# Page 233

**Location:** Chapter 25, last lines of Introduction before Problem 1

## It is

... For example, suppose \(X\) is the expression \(S\) and \(Y\) is the expression \(K\). The Gödel number of \(X\) is \(31\) and the Gödel number of \(Y\) is \(24\). The expression \(XY\) is \((SK)\) and its Gödel number is \(3124\), which is \(31 \star 24\). Now you can see the significance of the numerical operation of concatenation to the base \(10\).

## It should become

... For example, suppose \(X\) is the expression \(S\) and \(Y\) is the expression \(K\). The Gödel number of \(X\) is \(1\) and the Gödel number of \(Y\) is \(2\). The expression \(XY\) is \((SK)\) and its Gödel number is \(3124\), which is \(3 \star 1 \star 2 \star 4\). Now you can see the significance of the numerical operation of concatenation to the base \(10\).

## Short explanation

Throughout Chapter 25, parentheses, generally, appear to have been reinstated explicitly:
since *each symbol* yields a digit in the expression's Gödel number,
even "obvious" parentheses make a difference.
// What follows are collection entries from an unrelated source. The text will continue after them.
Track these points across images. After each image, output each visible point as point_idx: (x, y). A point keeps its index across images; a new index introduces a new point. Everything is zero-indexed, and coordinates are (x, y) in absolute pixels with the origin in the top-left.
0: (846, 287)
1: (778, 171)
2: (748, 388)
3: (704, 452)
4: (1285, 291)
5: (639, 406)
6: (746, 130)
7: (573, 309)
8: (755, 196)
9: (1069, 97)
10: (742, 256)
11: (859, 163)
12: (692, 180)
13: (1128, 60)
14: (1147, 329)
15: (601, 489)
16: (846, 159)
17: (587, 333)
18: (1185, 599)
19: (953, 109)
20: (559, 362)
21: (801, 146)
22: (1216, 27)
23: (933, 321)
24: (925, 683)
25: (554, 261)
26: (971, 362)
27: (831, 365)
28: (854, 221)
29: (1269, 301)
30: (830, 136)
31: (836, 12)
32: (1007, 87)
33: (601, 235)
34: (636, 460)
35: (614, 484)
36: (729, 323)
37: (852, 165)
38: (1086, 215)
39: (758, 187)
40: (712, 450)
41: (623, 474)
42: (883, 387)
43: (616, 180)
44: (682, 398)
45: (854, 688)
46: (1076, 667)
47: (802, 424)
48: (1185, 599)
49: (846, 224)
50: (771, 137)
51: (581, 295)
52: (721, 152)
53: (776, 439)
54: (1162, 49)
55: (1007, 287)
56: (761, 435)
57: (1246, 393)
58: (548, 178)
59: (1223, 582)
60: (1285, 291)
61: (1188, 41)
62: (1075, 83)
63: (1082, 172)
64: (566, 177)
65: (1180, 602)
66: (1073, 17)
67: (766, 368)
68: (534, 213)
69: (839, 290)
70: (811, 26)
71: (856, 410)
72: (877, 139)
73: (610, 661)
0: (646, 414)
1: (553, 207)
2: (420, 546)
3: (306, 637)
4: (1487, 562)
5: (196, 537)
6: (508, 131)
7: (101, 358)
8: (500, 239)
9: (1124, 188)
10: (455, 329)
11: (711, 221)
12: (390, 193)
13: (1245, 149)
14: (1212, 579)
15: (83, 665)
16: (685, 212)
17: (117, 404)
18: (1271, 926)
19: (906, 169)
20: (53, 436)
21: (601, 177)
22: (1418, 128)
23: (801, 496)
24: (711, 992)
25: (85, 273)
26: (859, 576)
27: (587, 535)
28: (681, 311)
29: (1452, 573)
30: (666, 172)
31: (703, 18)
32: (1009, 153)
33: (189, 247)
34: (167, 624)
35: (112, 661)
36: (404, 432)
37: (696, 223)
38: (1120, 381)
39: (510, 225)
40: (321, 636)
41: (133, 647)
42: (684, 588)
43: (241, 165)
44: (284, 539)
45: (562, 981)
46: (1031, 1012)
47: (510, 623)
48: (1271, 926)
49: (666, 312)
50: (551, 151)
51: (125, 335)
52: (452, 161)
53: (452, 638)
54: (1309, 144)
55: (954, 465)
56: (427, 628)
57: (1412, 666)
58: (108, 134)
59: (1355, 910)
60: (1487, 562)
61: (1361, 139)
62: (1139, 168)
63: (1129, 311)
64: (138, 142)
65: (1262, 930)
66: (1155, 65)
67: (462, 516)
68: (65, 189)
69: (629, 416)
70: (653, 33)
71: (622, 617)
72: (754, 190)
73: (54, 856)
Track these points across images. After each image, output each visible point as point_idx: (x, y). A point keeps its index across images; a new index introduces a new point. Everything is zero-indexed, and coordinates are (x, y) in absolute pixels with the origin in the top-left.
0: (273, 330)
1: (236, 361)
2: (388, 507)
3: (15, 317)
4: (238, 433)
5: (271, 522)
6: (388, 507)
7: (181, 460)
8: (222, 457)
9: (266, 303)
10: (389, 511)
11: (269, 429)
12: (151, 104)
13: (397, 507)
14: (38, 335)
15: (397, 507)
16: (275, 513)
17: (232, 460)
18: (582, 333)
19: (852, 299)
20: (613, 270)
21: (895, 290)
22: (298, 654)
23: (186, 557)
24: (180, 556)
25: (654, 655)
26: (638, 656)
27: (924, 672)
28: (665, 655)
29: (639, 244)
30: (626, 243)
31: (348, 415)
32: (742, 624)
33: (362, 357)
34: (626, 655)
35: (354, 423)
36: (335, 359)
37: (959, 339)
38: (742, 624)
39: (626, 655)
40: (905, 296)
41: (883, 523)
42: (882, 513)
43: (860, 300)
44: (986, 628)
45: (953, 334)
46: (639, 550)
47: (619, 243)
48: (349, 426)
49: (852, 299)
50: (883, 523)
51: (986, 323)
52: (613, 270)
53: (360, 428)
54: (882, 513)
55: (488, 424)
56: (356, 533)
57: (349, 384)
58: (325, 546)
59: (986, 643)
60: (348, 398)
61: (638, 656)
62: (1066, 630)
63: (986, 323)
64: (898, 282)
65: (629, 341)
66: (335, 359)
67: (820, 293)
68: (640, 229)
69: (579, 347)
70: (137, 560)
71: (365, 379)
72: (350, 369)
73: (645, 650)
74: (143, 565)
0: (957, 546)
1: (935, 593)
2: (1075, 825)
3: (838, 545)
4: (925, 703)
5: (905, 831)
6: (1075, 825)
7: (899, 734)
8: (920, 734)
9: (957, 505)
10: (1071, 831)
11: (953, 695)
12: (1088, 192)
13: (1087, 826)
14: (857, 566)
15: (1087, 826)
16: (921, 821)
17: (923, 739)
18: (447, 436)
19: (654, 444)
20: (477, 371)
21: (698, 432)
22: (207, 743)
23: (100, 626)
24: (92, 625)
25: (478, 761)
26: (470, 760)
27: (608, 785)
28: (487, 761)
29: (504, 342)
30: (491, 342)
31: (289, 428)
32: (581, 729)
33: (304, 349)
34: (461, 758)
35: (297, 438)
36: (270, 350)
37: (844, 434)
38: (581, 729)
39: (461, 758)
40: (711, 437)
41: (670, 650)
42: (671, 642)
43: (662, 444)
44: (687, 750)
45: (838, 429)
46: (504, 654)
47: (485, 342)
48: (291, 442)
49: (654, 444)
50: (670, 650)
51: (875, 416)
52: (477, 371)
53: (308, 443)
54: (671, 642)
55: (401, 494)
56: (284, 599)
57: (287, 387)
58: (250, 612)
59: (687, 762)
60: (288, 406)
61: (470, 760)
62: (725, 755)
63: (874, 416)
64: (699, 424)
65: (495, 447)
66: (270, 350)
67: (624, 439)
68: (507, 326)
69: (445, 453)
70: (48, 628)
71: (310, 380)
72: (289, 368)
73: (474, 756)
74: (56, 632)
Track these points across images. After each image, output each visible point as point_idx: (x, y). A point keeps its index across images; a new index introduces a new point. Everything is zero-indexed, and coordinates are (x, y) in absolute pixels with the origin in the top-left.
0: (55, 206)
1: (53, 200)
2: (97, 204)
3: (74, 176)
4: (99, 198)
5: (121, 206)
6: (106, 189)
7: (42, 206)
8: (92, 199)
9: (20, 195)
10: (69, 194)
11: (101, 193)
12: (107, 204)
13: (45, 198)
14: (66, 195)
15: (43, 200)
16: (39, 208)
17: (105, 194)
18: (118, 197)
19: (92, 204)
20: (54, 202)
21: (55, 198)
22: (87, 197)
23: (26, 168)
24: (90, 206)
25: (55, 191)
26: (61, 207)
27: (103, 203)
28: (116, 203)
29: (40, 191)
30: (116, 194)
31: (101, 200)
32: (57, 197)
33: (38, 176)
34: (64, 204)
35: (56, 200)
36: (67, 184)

Besides, in the formal definition
of *term* a couple of pages earlier, it is said that "given any terms \(X\) and \(Y\) already
constructed, we may form the new term \((XY)\)", the latter expression being explicitly parenthesized.

In view of this fact, it is better to explicitly observe that the symbols \(S\), \(K\) alone correspond to the numbers \(1\) and \(2\), the rest of the complete result \(3124\) coming from the compulsory parentheses.